◆ Problem statement ◆
In the listing below, copy the lines starting at the one that contains "collector number: 1675" and ending after the one that contains "scientific name: Pediomelum digitatum", with "locality" changed to "collection site" and everything else left as it is.

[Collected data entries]

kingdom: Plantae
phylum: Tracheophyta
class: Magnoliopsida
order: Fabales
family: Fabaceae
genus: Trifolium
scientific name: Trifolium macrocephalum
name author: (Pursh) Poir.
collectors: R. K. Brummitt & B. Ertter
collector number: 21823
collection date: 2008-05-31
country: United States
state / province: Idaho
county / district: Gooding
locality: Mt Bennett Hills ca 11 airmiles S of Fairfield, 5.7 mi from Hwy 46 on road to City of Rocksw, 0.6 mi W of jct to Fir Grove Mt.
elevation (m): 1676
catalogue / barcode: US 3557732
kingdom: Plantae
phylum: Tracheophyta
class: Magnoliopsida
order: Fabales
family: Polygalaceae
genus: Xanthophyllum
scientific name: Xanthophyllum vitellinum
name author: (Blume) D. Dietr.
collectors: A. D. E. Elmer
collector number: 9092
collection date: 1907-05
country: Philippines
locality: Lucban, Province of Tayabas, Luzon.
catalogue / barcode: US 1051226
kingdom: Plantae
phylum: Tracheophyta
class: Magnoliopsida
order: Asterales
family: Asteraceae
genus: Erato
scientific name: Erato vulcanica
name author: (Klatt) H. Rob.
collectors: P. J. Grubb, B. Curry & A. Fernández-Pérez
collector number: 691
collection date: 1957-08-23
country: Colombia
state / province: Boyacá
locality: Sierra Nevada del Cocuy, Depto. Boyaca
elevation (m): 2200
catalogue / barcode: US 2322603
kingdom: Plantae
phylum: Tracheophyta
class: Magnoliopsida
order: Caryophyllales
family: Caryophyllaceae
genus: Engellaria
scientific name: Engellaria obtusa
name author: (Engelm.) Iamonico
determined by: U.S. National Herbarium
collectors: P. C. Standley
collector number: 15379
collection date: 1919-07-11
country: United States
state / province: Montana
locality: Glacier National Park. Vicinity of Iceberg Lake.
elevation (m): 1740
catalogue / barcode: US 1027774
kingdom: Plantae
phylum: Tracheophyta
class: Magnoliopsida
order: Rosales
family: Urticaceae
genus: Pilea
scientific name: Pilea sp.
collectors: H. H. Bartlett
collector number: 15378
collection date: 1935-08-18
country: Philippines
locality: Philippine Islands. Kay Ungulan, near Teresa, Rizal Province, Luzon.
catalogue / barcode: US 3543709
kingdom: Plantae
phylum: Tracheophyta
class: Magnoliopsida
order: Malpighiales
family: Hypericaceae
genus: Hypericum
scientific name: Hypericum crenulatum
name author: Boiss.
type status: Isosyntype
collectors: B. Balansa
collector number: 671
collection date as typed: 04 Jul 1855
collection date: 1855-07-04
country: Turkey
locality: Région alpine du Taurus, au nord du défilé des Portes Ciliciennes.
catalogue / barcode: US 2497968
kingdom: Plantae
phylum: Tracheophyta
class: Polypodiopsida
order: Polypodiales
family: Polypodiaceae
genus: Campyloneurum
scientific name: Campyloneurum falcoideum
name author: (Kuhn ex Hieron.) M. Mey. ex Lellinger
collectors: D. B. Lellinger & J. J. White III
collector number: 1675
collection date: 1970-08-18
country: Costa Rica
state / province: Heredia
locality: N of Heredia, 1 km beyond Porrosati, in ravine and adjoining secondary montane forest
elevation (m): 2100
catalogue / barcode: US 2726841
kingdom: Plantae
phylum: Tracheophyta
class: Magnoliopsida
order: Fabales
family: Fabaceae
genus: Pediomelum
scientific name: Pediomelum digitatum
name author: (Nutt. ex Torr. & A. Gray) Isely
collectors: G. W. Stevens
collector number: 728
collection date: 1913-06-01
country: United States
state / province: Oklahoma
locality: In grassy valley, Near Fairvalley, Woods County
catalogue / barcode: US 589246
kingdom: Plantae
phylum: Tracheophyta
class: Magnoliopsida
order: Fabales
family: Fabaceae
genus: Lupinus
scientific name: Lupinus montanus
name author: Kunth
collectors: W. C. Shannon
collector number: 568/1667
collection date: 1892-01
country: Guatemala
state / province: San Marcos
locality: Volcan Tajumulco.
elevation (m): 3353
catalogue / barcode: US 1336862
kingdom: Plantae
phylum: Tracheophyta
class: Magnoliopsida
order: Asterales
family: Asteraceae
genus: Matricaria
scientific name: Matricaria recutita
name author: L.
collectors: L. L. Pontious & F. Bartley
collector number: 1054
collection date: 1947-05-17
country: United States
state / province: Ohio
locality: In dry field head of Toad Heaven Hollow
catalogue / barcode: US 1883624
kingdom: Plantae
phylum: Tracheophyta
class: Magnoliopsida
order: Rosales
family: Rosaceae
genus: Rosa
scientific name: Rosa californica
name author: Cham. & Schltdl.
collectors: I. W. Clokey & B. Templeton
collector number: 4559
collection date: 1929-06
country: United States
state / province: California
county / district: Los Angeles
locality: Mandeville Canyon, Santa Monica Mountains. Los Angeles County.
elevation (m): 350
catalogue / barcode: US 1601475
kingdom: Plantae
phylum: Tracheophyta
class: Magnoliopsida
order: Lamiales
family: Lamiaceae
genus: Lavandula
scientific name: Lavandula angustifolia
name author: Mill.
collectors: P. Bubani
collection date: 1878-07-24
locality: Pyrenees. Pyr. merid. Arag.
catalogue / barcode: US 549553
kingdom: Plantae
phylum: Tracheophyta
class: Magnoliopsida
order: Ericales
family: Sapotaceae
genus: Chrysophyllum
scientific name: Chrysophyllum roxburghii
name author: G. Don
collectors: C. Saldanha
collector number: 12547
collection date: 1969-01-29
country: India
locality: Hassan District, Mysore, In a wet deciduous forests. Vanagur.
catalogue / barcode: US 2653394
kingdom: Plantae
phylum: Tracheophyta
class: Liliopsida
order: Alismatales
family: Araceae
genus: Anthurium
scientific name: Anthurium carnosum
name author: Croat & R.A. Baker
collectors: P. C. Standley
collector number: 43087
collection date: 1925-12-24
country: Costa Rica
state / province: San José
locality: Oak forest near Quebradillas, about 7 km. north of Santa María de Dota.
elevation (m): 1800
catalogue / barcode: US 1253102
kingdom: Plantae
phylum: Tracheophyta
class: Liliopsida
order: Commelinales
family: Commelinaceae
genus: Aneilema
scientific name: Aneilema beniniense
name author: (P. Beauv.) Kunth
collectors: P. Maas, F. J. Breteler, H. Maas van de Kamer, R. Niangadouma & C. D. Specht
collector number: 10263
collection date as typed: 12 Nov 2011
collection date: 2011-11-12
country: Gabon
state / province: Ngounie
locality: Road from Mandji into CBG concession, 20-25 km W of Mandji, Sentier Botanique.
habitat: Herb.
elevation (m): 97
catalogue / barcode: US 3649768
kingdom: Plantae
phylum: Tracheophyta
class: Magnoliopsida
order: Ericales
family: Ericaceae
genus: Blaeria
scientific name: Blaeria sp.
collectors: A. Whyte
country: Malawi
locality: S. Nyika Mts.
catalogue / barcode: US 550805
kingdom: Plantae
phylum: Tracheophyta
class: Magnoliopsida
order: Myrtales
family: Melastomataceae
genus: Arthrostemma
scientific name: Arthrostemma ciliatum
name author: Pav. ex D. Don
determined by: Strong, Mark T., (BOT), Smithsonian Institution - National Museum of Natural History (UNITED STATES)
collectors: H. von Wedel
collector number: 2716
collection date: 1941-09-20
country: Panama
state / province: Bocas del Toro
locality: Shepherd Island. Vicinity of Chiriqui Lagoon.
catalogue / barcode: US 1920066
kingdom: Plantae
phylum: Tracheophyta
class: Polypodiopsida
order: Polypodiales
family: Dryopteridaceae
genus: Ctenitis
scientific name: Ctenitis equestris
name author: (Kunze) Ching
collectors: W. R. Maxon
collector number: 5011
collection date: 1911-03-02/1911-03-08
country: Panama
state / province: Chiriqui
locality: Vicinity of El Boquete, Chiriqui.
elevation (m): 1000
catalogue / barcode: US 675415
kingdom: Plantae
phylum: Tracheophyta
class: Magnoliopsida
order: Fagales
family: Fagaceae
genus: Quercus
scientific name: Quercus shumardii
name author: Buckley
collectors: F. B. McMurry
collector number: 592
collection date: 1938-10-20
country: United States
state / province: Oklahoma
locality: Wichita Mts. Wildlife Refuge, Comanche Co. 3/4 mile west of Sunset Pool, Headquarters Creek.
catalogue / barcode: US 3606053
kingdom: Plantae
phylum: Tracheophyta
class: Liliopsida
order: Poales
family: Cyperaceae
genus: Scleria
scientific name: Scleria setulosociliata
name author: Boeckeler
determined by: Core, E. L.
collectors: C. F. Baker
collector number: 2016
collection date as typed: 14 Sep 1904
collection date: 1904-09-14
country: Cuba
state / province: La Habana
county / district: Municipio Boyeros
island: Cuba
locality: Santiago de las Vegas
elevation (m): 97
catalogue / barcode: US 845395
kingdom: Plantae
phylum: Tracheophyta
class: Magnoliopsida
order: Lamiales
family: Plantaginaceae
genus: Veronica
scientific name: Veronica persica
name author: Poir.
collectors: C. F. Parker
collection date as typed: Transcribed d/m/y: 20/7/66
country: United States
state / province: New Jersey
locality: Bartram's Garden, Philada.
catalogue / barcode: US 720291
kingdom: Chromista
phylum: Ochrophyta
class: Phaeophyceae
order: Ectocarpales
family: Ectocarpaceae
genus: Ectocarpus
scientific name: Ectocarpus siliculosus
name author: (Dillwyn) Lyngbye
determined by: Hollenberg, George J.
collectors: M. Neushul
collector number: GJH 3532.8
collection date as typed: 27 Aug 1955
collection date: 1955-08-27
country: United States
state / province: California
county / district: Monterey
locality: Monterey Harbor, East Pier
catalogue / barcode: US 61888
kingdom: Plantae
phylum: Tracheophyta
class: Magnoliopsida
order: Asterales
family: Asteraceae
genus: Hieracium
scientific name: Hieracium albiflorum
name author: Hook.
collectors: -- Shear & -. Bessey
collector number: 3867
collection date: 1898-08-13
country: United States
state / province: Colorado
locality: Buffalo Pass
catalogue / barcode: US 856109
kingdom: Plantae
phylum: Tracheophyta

◆ Expected answer ◆
collector number: 1675
collection date: 1970-08-18
country: Costa Rica
state / province: Heredia
collection site: N of Heredia, 1 km beyond Porrosati, in ravine and adjoining secondary montane forest
elevation (m): 2100
catalogue / barcode: US 2726841
kingdom: Plantae
phylum: Tracheophyta
class: Magnoliopsida
order: Fabales
family: Fabaceae
genus: Pediomelum
scientific name: Pediomelum digitatum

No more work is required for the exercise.